Ce qui ne veut évidemment pas dire que des forums comme le groupe du Bilderberg n'ont aucune influence sur notre monde. Lorsque des gens se rencontrent pour discuter en profondeur de questions qui les préoccupent, ils finissent, à l'occasion, par arriver à des consensus. Lorsque ces consensus unissent d'importants politiciens, de puissants hommes d'affaires ainsi que d'influents experts et autres leaders d'opinion, on comprend que cela peut avoir un certain impact sur le cours des événements.

Ces consensus n'ont généralement rien de secret et peuvent évoluer. On est par exemple passé, ces dernières années, d'une béate apologie du libre-échange à une vision un peu plus sensible aux besoins des pays en voie de développement. Les préoccupations environnementales font, quant à elles, lentement leur chemin jusqu'aux sommets.

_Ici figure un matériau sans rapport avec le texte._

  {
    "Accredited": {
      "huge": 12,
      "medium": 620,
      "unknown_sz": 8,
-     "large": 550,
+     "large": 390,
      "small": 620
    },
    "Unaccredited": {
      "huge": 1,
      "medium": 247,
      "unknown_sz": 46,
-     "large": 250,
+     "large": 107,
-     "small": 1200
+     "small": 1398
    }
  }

Reste que les membres du groupe de Bildberger auraient, sans doute, tout autant de plaisir à discuter ensemble même s'ils n'étaient pas tellement «blancs» et tellement «WASP». Ils y gagneraient une vision plus riche et plus éclairée de la réalité.

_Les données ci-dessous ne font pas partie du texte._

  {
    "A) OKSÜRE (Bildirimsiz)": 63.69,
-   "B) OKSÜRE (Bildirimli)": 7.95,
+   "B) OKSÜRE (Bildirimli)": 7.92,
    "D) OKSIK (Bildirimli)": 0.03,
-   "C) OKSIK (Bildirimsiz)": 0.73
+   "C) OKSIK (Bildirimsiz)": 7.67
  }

Reste aussi que, si on peut bien rire de la théorie du complot, cette dernière se nourrit souvent de sentiments d'impuissance devant les événements et d'exclusion des mécanismes décisionnels qui sont préoccupants en démocratie. Il est entendu que des rencontres au sommet, comme celles du groupe de Bilderberg, sont inévitables et même souhaitables pour le bon fonctionnement de notre monde. On comprendra cependant qu'elles ne doivent jamais être, ni avoir l'air d'être, l'endroit où se prennent les décisions importantes.